__Task to complete__. An exact reprint of the listing is required, with no pictures included.

__Dataset extract__.

[Start of Attachment]

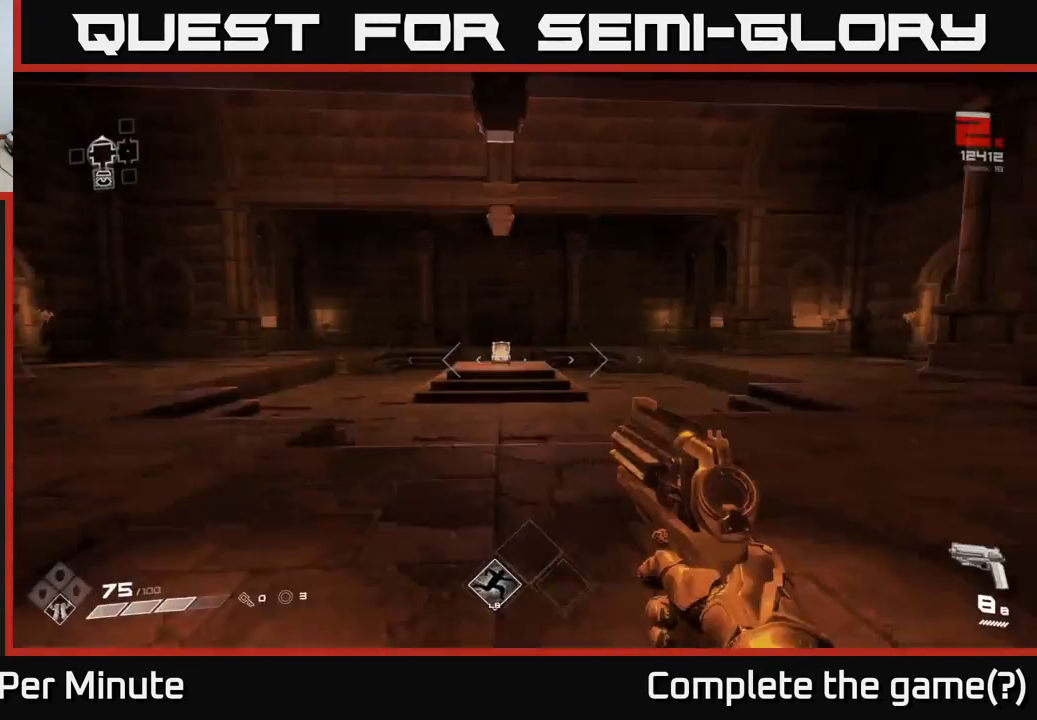
{"buttons": [], "left_stick": "up-right", "right_stick": "center", "events": [[217, "left_stick", "up-left"], [417, "left_stick", "up-right"]]}
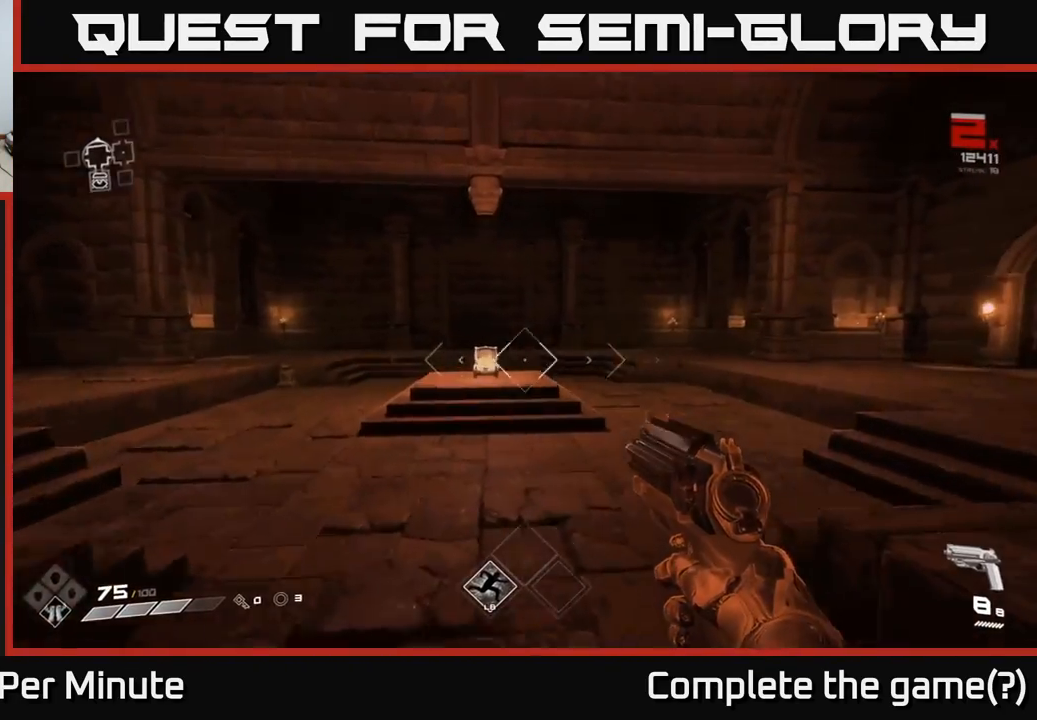
{"buttons": [], "left_stick": "up", "right_stick": "center", "events": [[17, "right_stick", "right"], [67, "left_stick", "up"], [433, "right_stick", "center"]]}
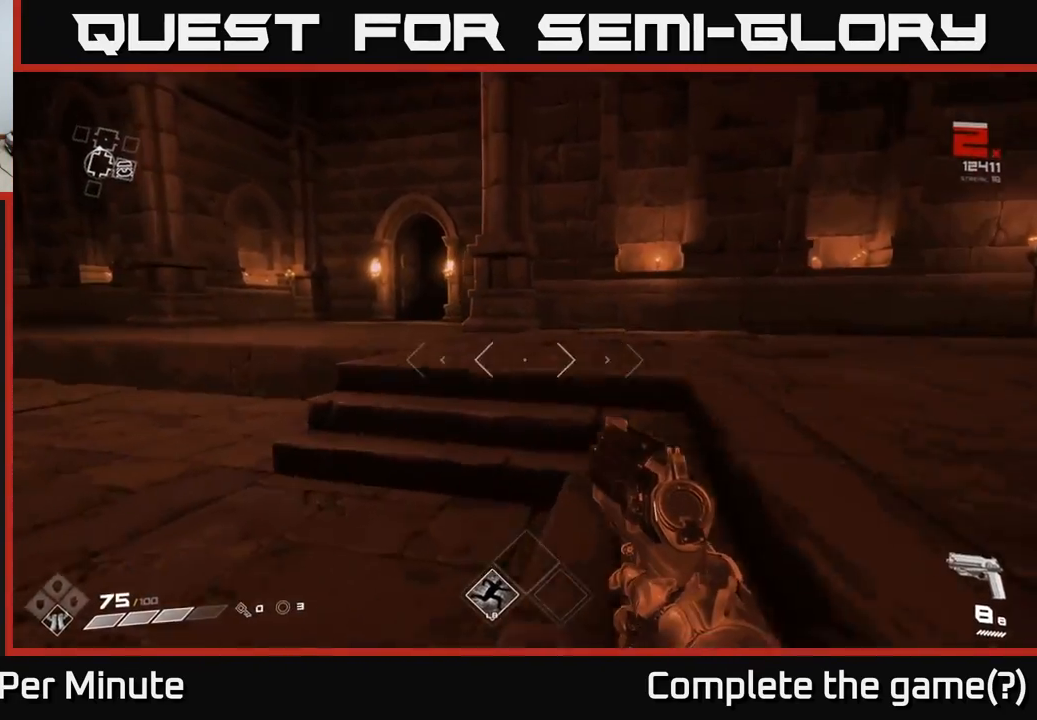
{"buttons": [], "left_stick": "up", "right_stick": "center", "events": [[167, "left_stick", "up-left"], [217, "A", "down"], [333, "A", "up"], [333, "left_stick", "up"]]}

[End of Attachment]

__Task answer__.
{"buttons": [], "left_stick": "up-right", "right_stick": "center", "events": [[217, "left_stick", "up-left"], [417, "left_stick", "up-right"]]}
{"buttons": [], "left_stick": "up", "right_stick": "center", "events": [[17, "right_stick", "right"], [67, "left_stick", "up"], [433, "right_stick", "center"]]}
{"buttons": [], "left_stick": "up", "right_stick": "center", "events": [[167, "left_stick", "up-left"], [217, "A", "down"], [333, "A", "up"], [333, "left_stick", "up"]]}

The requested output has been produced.